A value-based analysis approach to preventing post-surgical deep-vein thrombosis cut hospital costs by more than $1.5 million per year, a study in the April issue of the Journal of the American College of Surgeons finds.
The analysis "simultaneously measures quality and cost and addresses inefficiencies in care," researchers at MedStar Health and Georgetown University School of Medicine report in an announcement from the American College of Surgeons. It compares best practice and usual practice, all while analyzing cost.
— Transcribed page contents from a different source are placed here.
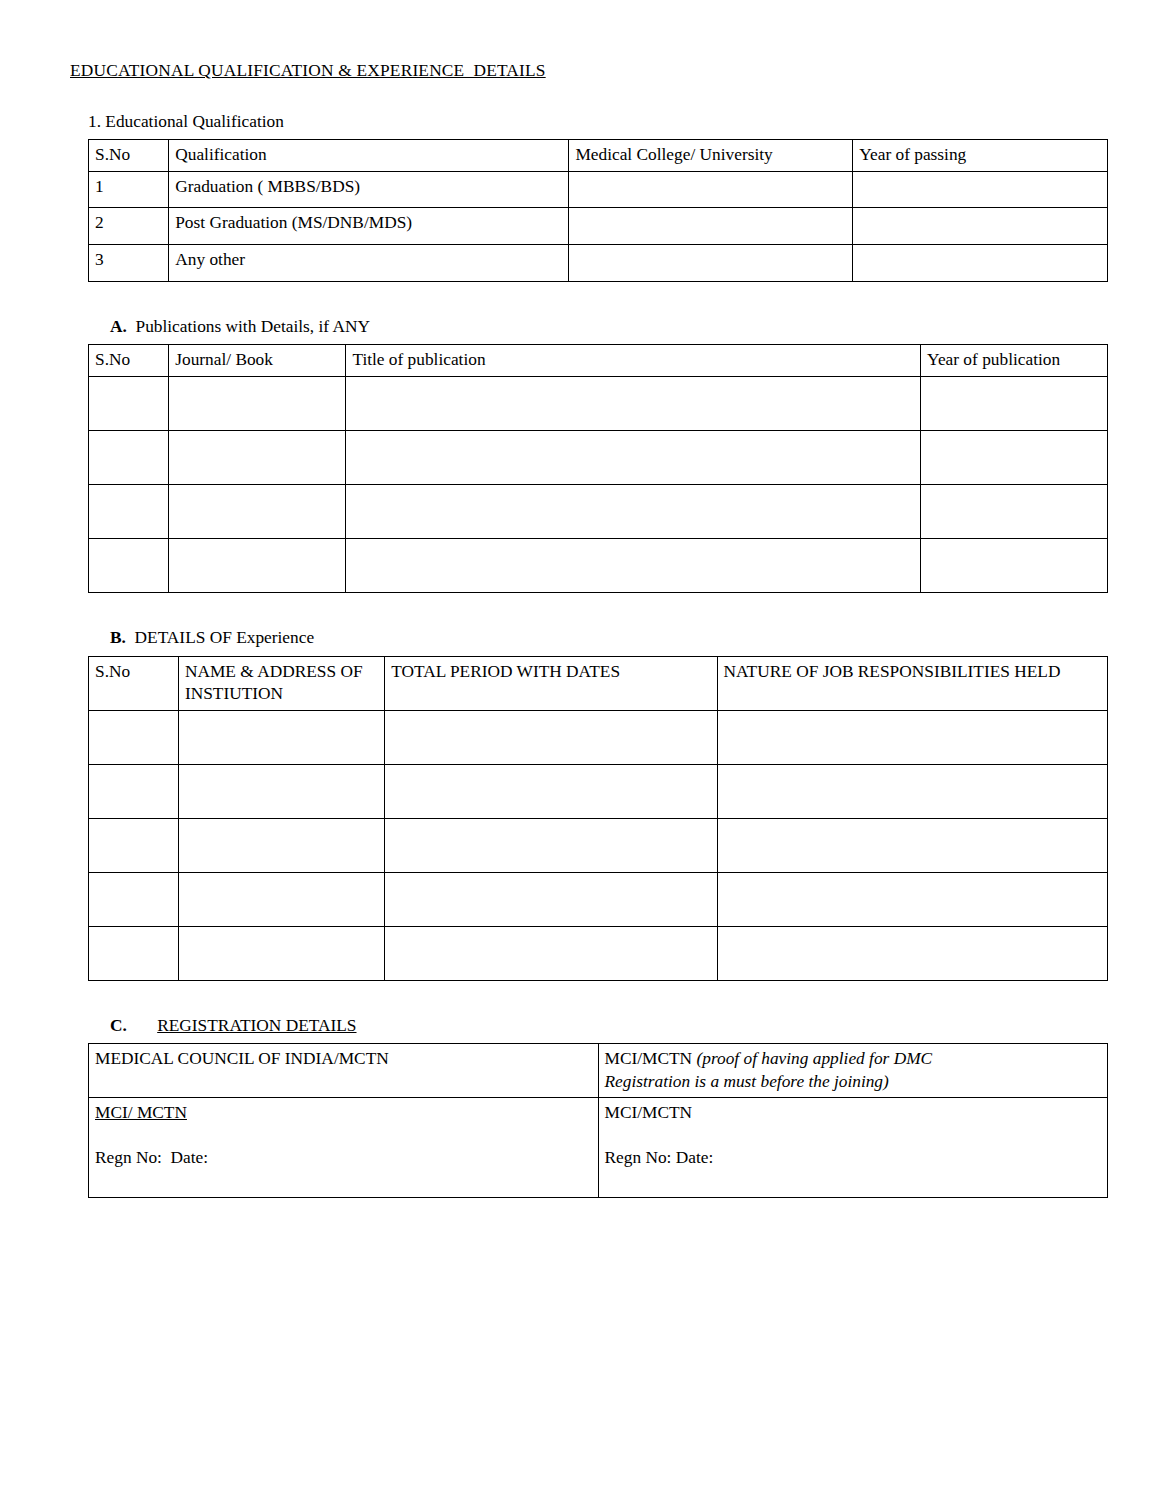EDUCATIONAL QUALIFICATION & EXPERIENCE DETAILS
1. Educational Qualification
| S.No | Qualification | Medical College/ University | Year of passing |
| --- | --- | --- | --- |
| 1 | Graduation ( MBBS/BDS) | | |
| 2 | Post Graduation (MS/DNB/MDS) | | |
| 3 | Any other | | |
A. Publications with Details, if ANY
| S.No | Journal/ Book | Title of publication | Year of publication |
| --- | --- | --- | --- |
B. DETAILS OF Experience
| S.No | NAME & ADDRESS OF INSTIUTION | TOTAL PERIOD WITH DATES | NATURE OF JOB RESPONSIBILITIES HELD |
| --- | --- | --- | --- |
C. REGISTRATION DETAILS
| MEDICAL COUNCIL OF INDIA/MCTN | MCI/MCTN (proof of having applied for DMC Registration is a must before the joining) |
| MCI/ MCTN Regn No: Date: | MCI/MCTN Regn No: Date: |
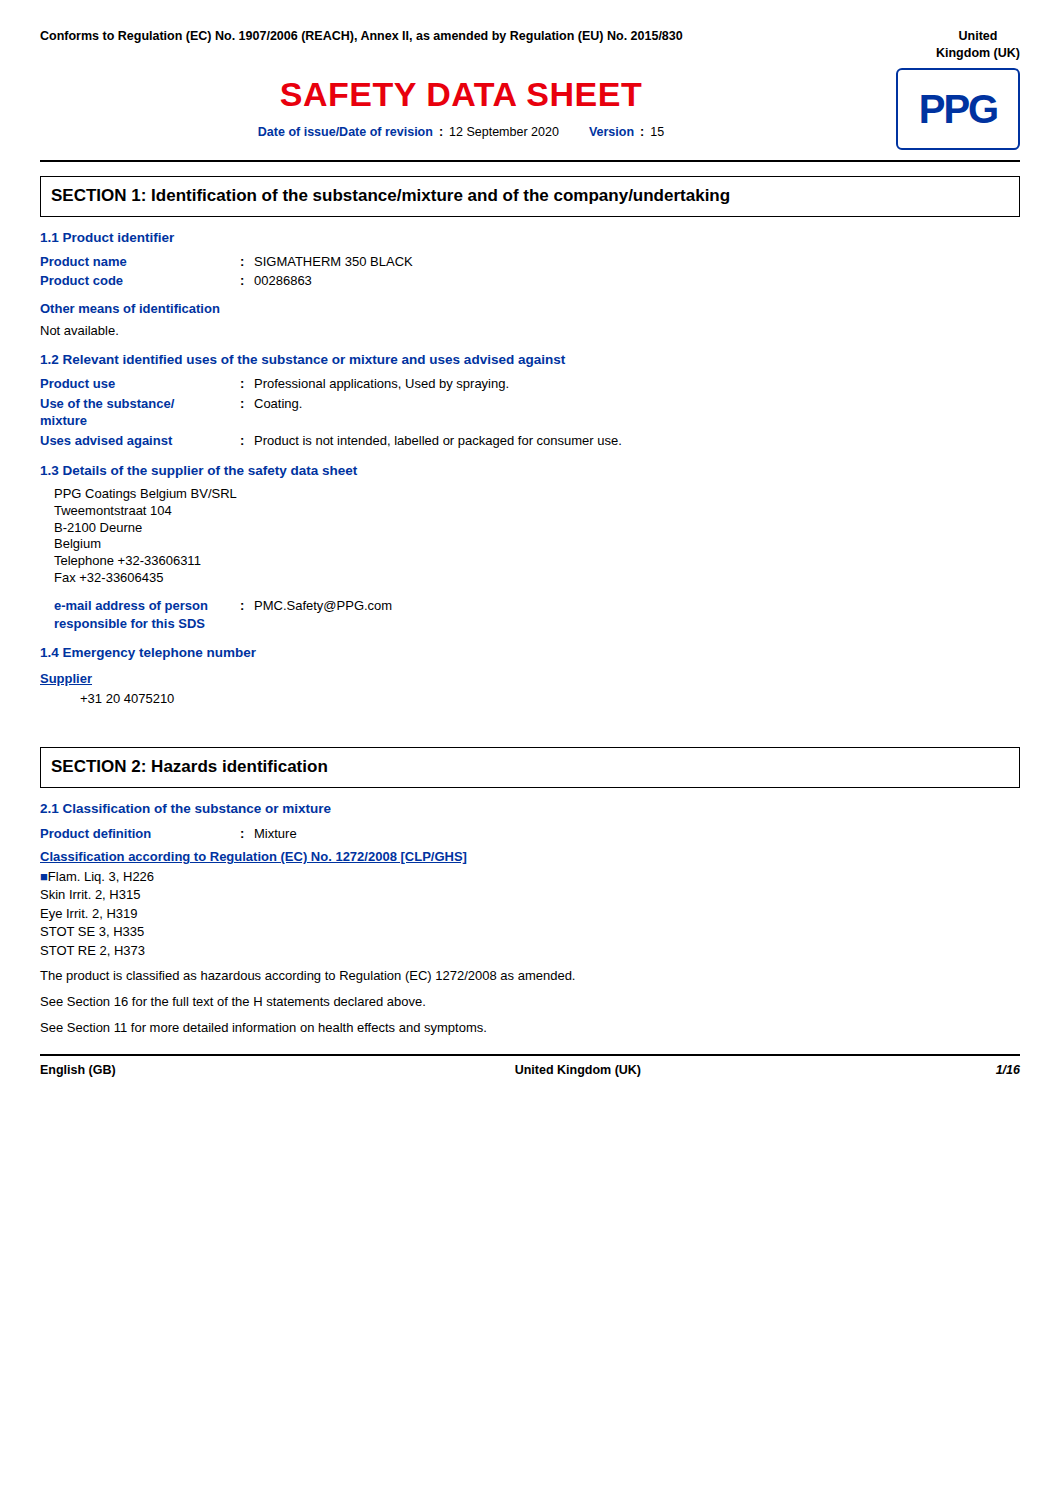Conforms to Regulation (EC) No. 1907/2006 (REACH), Annex II, as amended by Regulation (EU) No. 2015/830
United
Kingdom (UK)
SAFETY DATA SHEET
Date of issue/Date of revision : 12 September 2020 Version : 15
PPG
SECTION 1: Identification of the substance/mixture and of the company/undertaking
1.1 Product identifier
Product name
:
SIGMATHERM 350 BLACK
Product code
:
00286863
Other means of identification
Not available.
1.2 Relevant identified uses of the substance or mixture and uses advised against
Product use
:
Professional applications, Used by spraying.
Use of the substance/
mixture
:
Coating.
Uses advised against
:
Product is not intended, labelled or packaged for consumer use.
1.3 Details of the supplier of the safety data sheet
PPG Coatings Belgium BV/SRL
Tweemontstraat 104
B-2100 Deurne
Belgium
Telephone +32-33606311
Fax +32-33606435
e-mail address of person responsible for this SDS
:
PMC.Safety@PPG.com
1.4 Emergency telephone number
Supplier
+31 20 4075210
SECTION 2: Hazards identification
2.1 Classification of the substance or mixture
Product definition
:
Mixture
Classification according to Regulation (EC) No. 1272/2008 [CLP/GHS]
■Flam. Liq. 3, H226
Skin Irrit. 2, H315
Eye Irrit. 2, H319
STOT SE 3, H335
STOT RE 2, H373
The product is classified as hazardous according to Regulation (EC) 1272/2008 as amended.
See Section 16 for the full text of the H statements declared above.
See Section 11 for more detailed information on health effects and symptoms.
English (GB)
United Kingdom (UK)
1/16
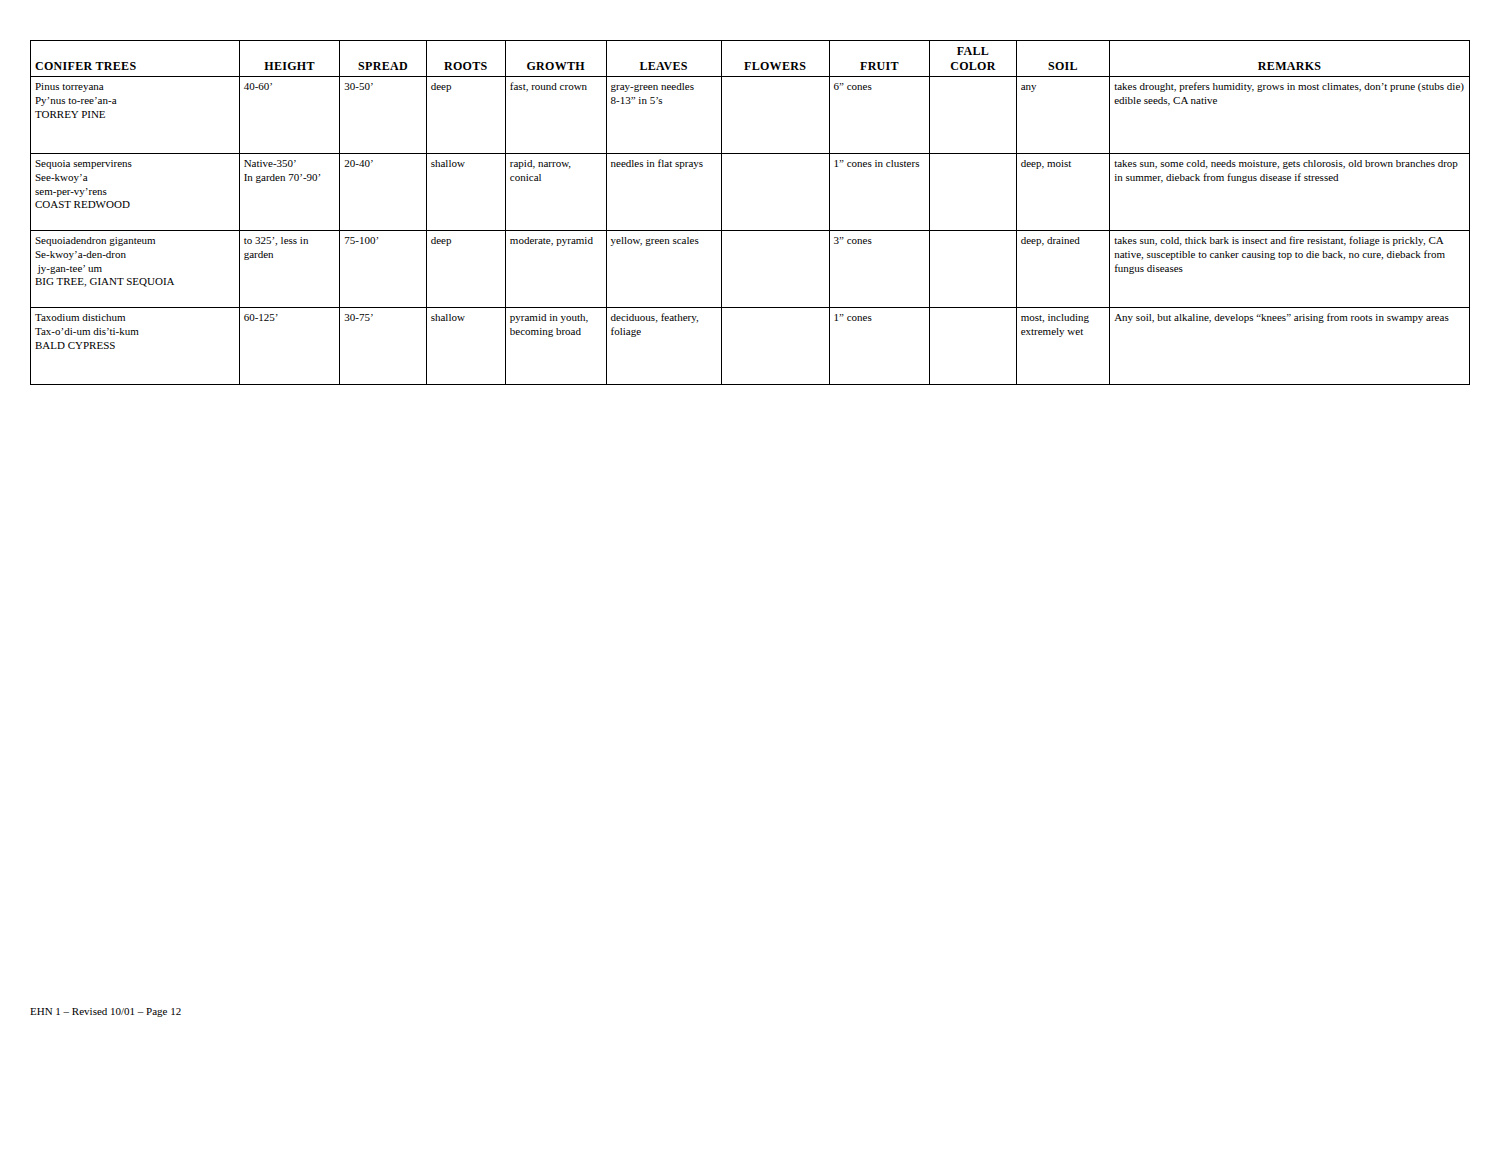| CONIFER TREES | HEIGHT | SPREAD | ROOTS | GROWTH | LEAVES | FLOWERS | FRUIT | FALL COLOR | SOIL | REMARKS |
| --- | --- | --- | --- | --- | --- | --- | --- | --- | --- | --- |
| Pinus torreyana Py’nus to-ree’an-a TORREY PINE | 40-60’ | 30-50’ | deep | fast, round crown | gray-green needles 8-13” in 5’s | | 6” cones | | any | takes drought, prefers humidity, grows in most climates, don’t prune (stubs die) edible seeds, CA native |
| Sequoia sempervirens See-kwoy’a sem-per-vy’rens COAST REDWOOD | Native-350’ In garden 70’-90’ | 20-40’ | shallow | rapid, narrow, conical | needles in flat sprays | | 1” cones in clusters | | deep, moist | takes sun, some cold, needs moisture, gets chlorosis, old brown branches drop in summer, dieback from fungus disease if stressed |
| Sequoiadendron giganteum Se-kwoy’a-den-dron jy-gan-tee’ um BIG TREE, GIANT SEQUOIA | to 325’, less in garden | 75-100’ | deep | moderate, pyramid | yellow, green scales | | 3” cones | | deep, drained | takes sun, cold, thick bark is insect and fire resistant, foliage is prickly, CA native, susceptible to canker causing top to die back, no cure, dieback from fungus diseases |
| Taxodium distichum Tax-o’di-um dis’ti-kum BALD CYPRESS | 60-125’ | 30-75’ | shallow | pyramid in youth, becoming broad | deciduous, feathery, foliage | | 1” cones | | most, including extremely wet | Any soil, but alkaline, develops “knees” arising from roots in swampy areas |
EHN 1 – Revised 10/01 – Page 12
The researchers developed and implemented a clinical best practice at four of MedStar's eight hospitals in the Baltimore-Washington, D.C., area, according to the announcement. Changes included limiting use of sequential compression devices on the lower legs to outpatient and short-stay procedures, and using a less-expensive type of blood thinner.
The best practice could save the hospital system $4 million a year, the researchers noted. The study also showed the most effective way to cut costs and increase value was by influencing the supplies and materials physicians use.
A separate quality improvement initiative known as QUEST, which helps hospitals share data and best practices for preventing infections, has saved more than 300 hospitals $9.1 billion since 2008 .
That initiative focused on reducing incidents of often-fatal hospital-acquired sepsis. Participating hospitals reduced sepsis mortality rates by 23 percent, saving about 6,800 lives per year, FierceHealthFinance previously reported.